DVD Label: Universal Studios Home Entertainment


It is by no means hyperbole to describe James Whale’s 1931 classic FRANKENSTEIN as the most important Horror Film in the genre’s history. While the release of Tod Browning’s DRACULA nine months previously had created the American Horror Film, as well as established Universal Studios as the Horror studio, it was FRANKENSTEIN’s release in November 1931 that gave the genre what it needed for lasting permanence… a cinematic masterpiece.

Though I love the Browning DRACULA, and recognize its importance, it doesn’t compare to FRANKENSTEIN in terms of script and direction. Whale’s direction has a style, a fluidity, and a power that is missing from Browning’s wooden, stagey direction on DRACULA.
A comparison of the scenes that serve to introduce us to the respective monster in each film illustrates the difference in directorial style. In DRACULA, we first see Lugosi as the Count as he greets Renfield at the top of the stairway. The scene is static and uninvolving; it is left to the power of Lugosi’s performance and presence, and one line—“Listen to them… children of the night. What music they make!” to impress upon the viewer a sense of the impending evil about to descend upon poor Renfield.

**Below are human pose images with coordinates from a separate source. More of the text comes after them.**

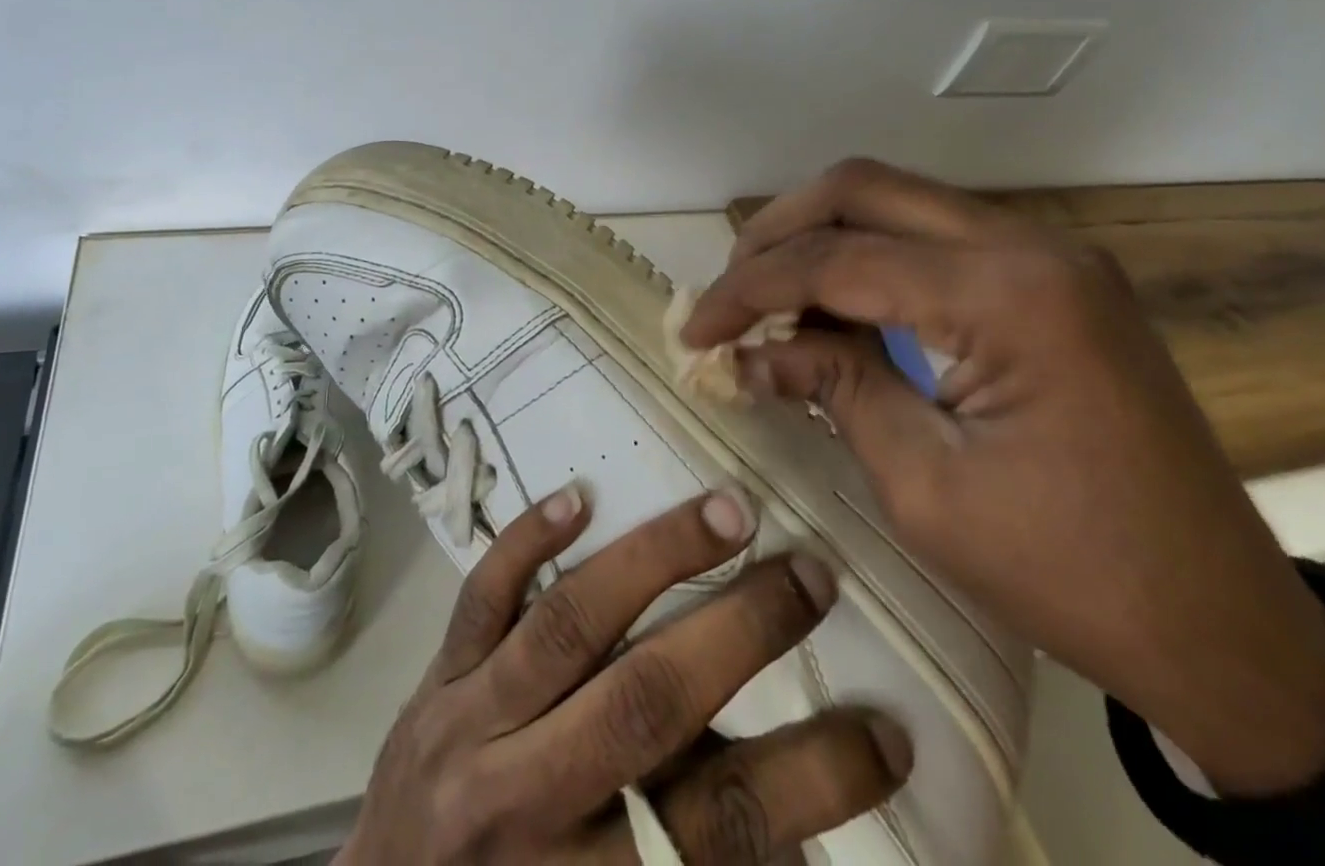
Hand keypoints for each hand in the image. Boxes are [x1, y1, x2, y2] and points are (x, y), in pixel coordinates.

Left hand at [337, 485, 908, 863]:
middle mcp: (529, 795)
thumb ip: (698, 856)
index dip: (815, 779)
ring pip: (569, 624)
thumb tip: (802, 827)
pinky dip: (526, 542)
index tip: (889, 729)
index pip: (724, 826)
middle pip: (647, 703)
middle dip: (739, 631)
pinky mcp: (434, 674)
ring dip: (654, 559)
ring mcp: (470, 721)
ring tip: (726, 511)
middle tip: (811, 574)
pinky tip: (579, 495)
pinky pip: (480, 597)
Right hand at [683, 159, 1324, 798]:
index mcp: (1005, 295)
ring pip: (894, 199)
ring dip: (819, 237)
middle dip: (776, 231)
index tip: (695, 330)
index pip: (836, 259)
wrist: (1226, 627)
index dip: (748, 290)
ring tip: (769, 297)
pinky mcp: (1049, 276)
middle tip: (730, 291)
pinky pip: (931, 234)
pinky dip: (866, 256)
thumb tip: (748, 352)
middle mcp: (1028, 245)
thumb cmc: (1069, 571)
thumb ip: (831, 386)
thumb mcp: (923, 485)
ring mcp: (1046, 253)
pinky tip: (835, 306)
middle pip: (861, 189)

Whale, conversely, was able to project the power and significance of the moment well before his creature even entered the scene. As Henry Frankenstein and Dr. Waldeman converse quietly about Frankenstein’s “failure” with the monster, you hear, softly at first, in the background, but growing louder, the shuffling footsteps of the monster. Where Browning treated sound almost as an afterthought on DRACULA, Whale wove sound into the fabric of the film, making it part of the experience. Then the door opens, and a huge, misshapen figure lumbers into the chamber, and his face is revealed in a series of increasingly close jump cuts. When originally shown, this was considered so frightening that theaters warned those with weak constitutions to avoid the film. While that was largely marketing hype, 1930’s style, there’s no denying the power and impact of the scene, even 75 years later. Nor can you deny the effectiveness and quality of the film as a whole.

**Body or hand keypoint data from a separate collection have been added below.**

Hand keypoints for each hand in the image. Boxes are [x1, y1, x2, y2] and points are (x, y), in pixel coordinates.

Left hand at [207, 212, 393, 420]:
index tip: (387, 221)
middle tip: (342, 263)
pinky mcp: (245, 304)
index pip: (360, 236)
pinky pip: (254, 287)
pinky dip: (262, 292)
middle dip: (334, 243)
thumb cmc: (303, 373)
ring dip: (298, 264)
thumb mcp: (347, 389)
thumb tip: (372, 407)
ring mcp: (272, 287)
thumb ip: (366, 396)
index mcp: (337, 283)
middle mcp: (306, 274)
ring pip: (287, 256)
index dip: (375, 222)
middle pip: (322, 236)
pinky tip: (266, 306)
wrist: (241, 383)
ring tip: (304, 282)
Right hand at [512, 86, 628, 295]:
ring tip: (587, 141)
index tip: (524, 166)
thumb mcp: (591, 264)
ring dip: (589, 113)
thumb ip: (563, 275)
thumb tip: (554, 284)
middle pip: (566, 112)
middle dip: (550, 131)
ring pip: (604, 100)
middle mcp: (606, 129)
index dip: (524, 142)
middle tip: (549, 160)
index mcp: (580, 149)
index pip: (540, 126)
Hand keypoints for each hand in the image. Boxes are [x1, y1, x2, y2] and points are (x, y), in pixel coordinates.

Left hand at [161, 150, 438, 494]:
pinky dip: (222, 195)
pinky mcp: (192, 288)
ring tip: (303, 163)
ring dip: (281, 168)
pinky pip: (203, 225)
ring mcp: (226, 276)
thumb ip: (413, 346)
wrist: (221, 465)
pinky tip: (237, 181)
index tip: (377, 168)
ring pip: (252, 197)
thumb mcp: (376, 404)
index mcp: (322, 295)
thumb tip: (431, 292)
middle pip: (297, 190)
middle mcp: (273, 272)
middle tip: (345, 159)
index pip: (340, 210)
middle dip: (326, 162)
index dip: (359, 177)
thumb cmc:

There’s nothing to say about this two-disc set that I haven’t already said about its fraternal twin, the DRACULA 75th Anniversary Edition. The artwork on the case is gorgeous; the print is beautiful; it’s truly a great set.

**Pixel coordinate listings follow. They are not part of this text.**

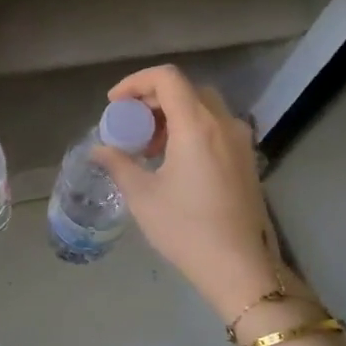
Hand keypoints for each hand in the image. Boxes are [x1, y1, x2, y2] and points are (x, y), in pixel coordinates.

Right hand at [90, 65, 279, 318]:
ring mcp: (240, 141)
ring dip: (173, 114)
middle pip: (186, 89)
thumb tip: (99, 150)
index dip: (136, 82)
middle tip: (130, 124)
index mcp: (197, 125)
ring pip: (203, 107)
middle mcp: (223, 124)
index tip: (115, 104)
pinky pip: (216, 127)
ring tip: (149, 146)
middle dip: (153, 99)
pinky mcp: (246, 159)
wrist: (238, 267)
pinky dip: (191, 129)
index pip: (167, 78)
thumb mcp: (142, 195)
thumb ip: (118, 164)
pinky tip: (174, 160)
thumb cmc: (186, 229)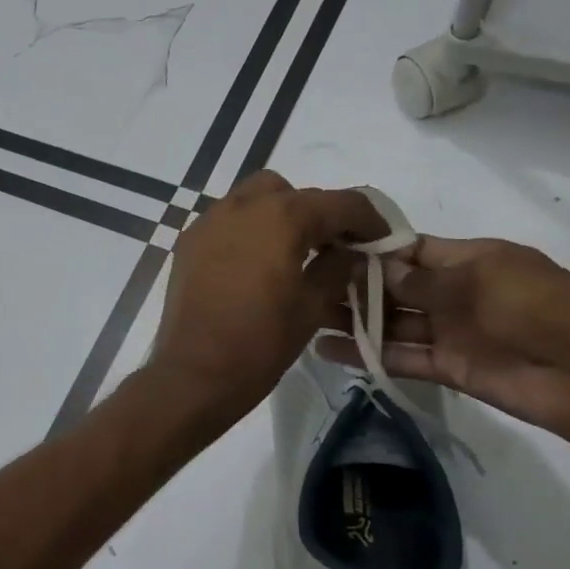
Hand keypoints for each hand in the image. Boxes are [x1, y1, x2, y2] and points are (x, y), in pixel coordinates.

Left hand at [147, 171, 386, 423]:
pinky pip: (228, 221)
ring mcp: (209, 221)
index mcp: (281, 216)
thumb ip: (339, 268)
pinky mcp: (188, 243)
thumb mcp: (313, 307)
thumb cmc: (260, 343)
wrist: (193, 375)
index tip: (381, 241)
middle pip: (293, 193)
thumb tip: (351, 251)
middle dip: (319, 214)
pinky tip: (256, 266)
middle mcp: (242, 206)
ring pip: (255, 200)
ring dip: (281, 217)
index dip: (369, 220)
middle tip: (334, 248)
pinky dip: (249, 231)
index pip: (340, 202)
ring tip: (294, 255)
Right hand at [317, 236, 569, 445]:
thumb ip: (422, 279)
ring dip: (355, 321)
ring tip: (307, 318)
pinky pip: (402, 357)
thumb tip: (375, 267)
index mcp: (469, 259)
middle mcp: (456, 293)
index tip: (329, 248)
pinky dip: (369, 355)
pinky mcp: (450, 368)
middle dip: (356, 286)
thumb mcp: (478, 279)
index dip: (372, 249)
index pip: (410, 249)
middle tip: (306, 285)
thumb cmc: (537, 306)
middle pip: (397, 287)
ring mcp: (452, 331)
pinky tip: (328, 350)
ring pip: (394, 323)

While not as loaded as the DRACULA 75th Anniversary Edition, fans have plenty to choose from in this two-disc set. The best of those choices is the documentary KARLOFF: THE GENTLE MONSTER. This biographical look at Boris Karloff is far too short to do justice to its subject, but you do get a good sense of Karloff, the actor. I wish they had spent some time exploring William Pratt, the cultured son of British aristocrats, and how he became Horror’s most recognizable and revered icon.

Also included is the Monster Tracks feature that I discussed in the DRACULA review, as well as UNIVERSAL HORRORS, the Kenneth Branagh-narrated documentary that explores every facet of the Universal Monster Movies of the 1930’s and ‘40’s. Other features from the FRANKENSTEIN Legacy set are included, guaranteeing you get your money’s worth on this set.
This is without question the ultimate DVD treatment of Whale’s FRANKENSTEIN thus far released, and is a superb example of just what can be done with a 75-year old film. This is almost universally recognized as the greatest Horror film ever produced, and you cannot consider yourself even a casual fan of the genre if you don’t have this film in your collection. While the $26.95 list price is expensive, at least by my standards, its well worth the price to own this movie, and you can find it cheaper. Deep Discount has it for less than $20, a significant savings.

Whatever the price where you find it, buy it. No one should miss seeing, or owning, this movie.